An inflatable pig that caused chaos at Heathrow airport and was used on the cover of a Pink Floyd album, has been withdrawn from auction. Algie the pig was listed in the catalogue of an inflatable pop memorabilia sale in September, but was withdrawn from sale by auctioneers Durrants after the rock band decided to rehome him.
The iconic inflatable, which was featured on the cover of Pink Floyd's 1977 album Animals, broke free of its moorings over London's Battersea Power Station during the cover shoot and was swept away by the wind, causing havoc at Heathrow airport when it was spotted by airline pilots at a height of thirty thousand feet. Flights were cancelled as Algie travelled through the flight path before finally coming to land in a field in Kent several hours later.
Even though Algie may not be for sale anymore, eager collectors of Pink Floyd memorabilia can still snap up the second version of the pig, which was made in 1987 after Roger Waters left the band, at the Durrants online auction, which runs from 5 September to 15 September and includes items used by Queen, ACDC and the Rolling Stones.
Robin Harries, of Air Artists in Halesworth, Suffolk, where Algie had been stored for years, said: "I made the new pig and I thought I'm not going to throw the old one away, even though it's been condemned, so I just kept it ever since.
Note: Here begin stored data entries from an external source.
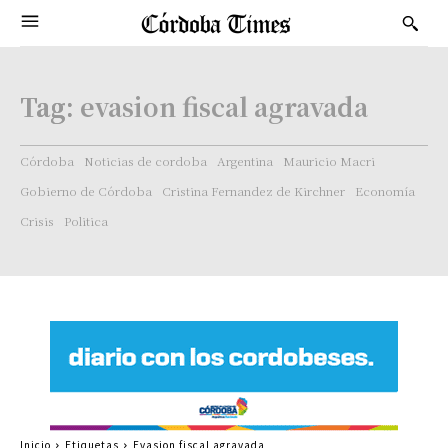
Tag:
evasion fiscal agravada
Córdoba
Noticias de cordoba
Argentina
Mauricio Macri
Gobierno de Córdoba
Cristina Fernandez de Kirchner
Economía
Crisis
Politica
Inicio
Etiquetas
Evasion fiscal agravada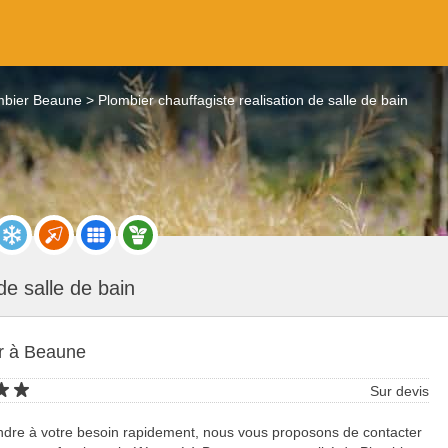
mbier Beaune
Plombier chauffagiste realisation de salle de bain
de salle de bain
r à Beaune
Sur devis
ndre à votre besoin rapidement, nous vous proposons de contacter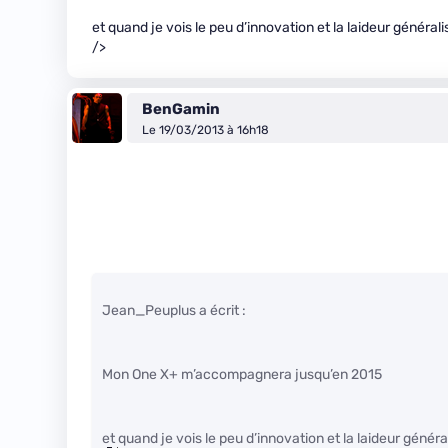
et quand je vois le peu d’innovation et la laideur génér
/>
BenGamin
Le 19/03/2013 à 16h18
Jean_Peuplus a écrit :
Mon One X+ m’accompagnera jusqu’en 2015
et quand je vois le peu d’innovation et la laideur géné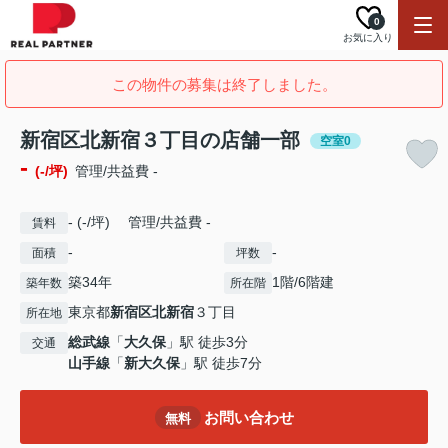
0
お気に入り
この物件の募集は終了しました。
新宿区北新宿３丁目の店舗一部
空室0
-
(-/坪)
管理/共益費 -
- (-/坪) 管理/共益費 -
賃料
-
-
面積
坪数
築34年
1階/6階建
築年数
所在階
東京都
新宿区
北新宿
３丁目
所在地
総武線
「
大久保
」駅 徒歩3分
交通
山手線
「
新大久保
」駅 徒歩7分
お問い合わせ
無料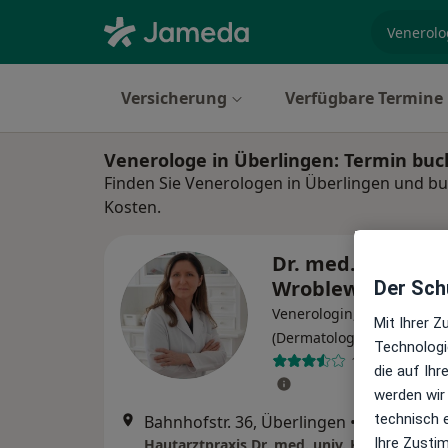
Fachgebi
Versicherung
Verfügbare Termine
Venerologe in Überlingen: Termin bu
Finden Sie Venerologen in Überlingen und bu
Kosten.
Dr. med. univ. Ka
Wroblewska
Der Schu
Venerologin, Hautärztin
Mit Ihrer 
(Dermatologin)
Technologi
103 Bewertun
die auf Ih
werden wir
technisch 
Bahnhofstr. 36, Überlingen
•
Zu Google
Ihre Zusti
Hautarztpraxis Dr. med. univ. K.K. Wroblew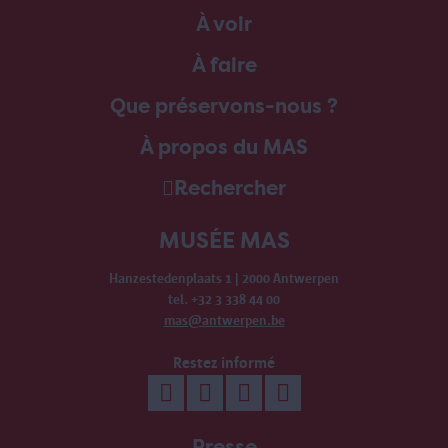
À voir
À faire
Que préservons-nous ?
À propos du MAS
Rechercher
MUSÉE MAS
Hanzestedenplaats 1 | 2000 Antwerpen
tel. +32 3 338 44 00
mas@antwerpen.be
Restez informé
Presse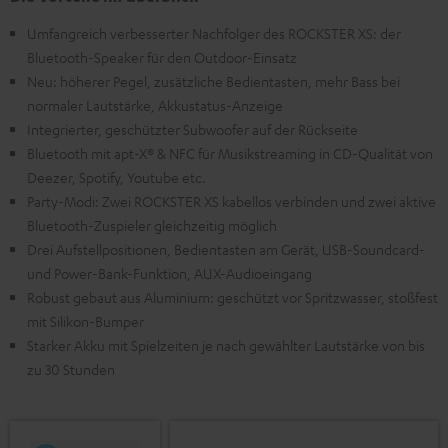
Umfangreich verbesserter Nachfolger des ROCKSTER XS: der
Bluetooth-Speaker für den Outdoor-Einsatz
Neu: höherer Pegel, zusätzliche Bedientasten, mehr Bass bei
normaler Lautstärke, Akkustatus-Anzeige
Integrierter, geschützter Subwoofer auf der Rückseite
Bluetooth mit apt-X® & NFC für Musikstreaming in CD-Qualität von
Deezer, Spotify, Youtube etc.
Party-Modi: Zwei ROCKSTER XS kabellos verbinden und zwei aktive
Bluetooth-Zuspieler gleichzeitig möglich
Drei Aufstellpositionen, Bedientasten am Gerät, USB-Soundcard-
und Power-Bank-Funktion, AUX-Audioeingang
Robust gebaut aus Aluminium: geschützt vor Spritzwasser, stoßfest
mit Silikon-Bumper
Starker Akku mit Spielzeiten je nach gewählter Lautstärke von bis
zu 30 Stunden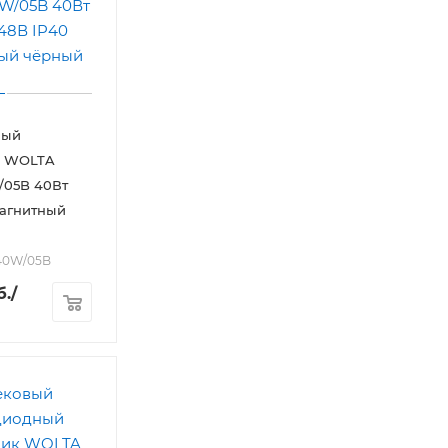
ный
к WOLTA
05B 40Вт
Магнитный
-40W/05B
б.
/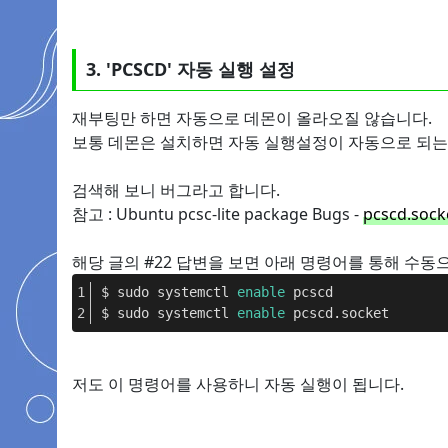
3. 'PCSCD' 자동 실행 설정
재부팅만 하면 자동으로 데몬이 올라오질 않습니다.
보통 데몬은 설치하면 자동 실행설정이 자동으로 되는
검색해 보니 버그라고 합니다.
참고 : Ubuntu pcsc-lite package Bugs -
pcscd.socke
해당 글의 #22 답변을 보면 아래 명령어를 통해 수동
$ sudo systemctl 
enable
 pcscd
$ sudo systemctl 
enable
 pcscd.socket
저도 이 명령어를 사용하니 자동 실행이 됩니다.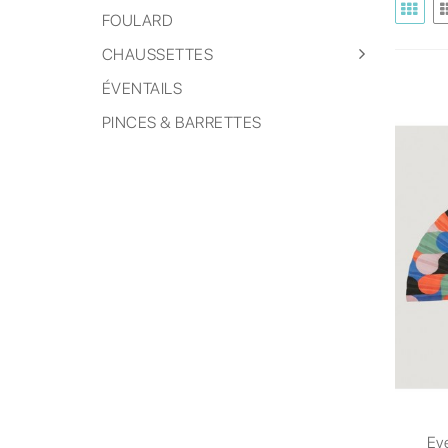
FOULARD
CHAUSSETTES
ÉVENTAILS
PINCES & BARRETTES
Ev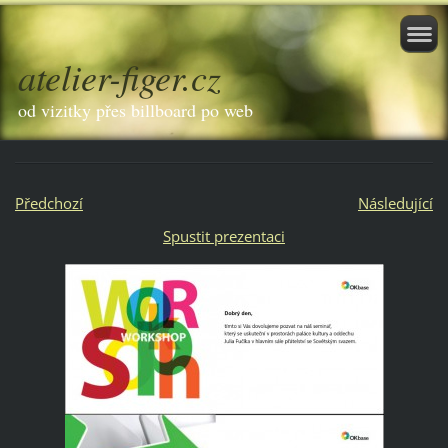
atelier-figer.cz
od vizitky přes billboard po web
Předchozí
Následující
Spustit prezentaci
"The auctioneers rather jumped the gun with the list I provided them and publicised the fact the Pink Floyd pig might be one of the lots. I thought I should offer it back to Pink Floyd and they do want to welcome it home again."
Harries added that Algie has a "big split" but could be repaired and displayed. "There's often lots of talk of a Pink Floyd exhibition," he said. "Maybe this will be a spur for it to happen."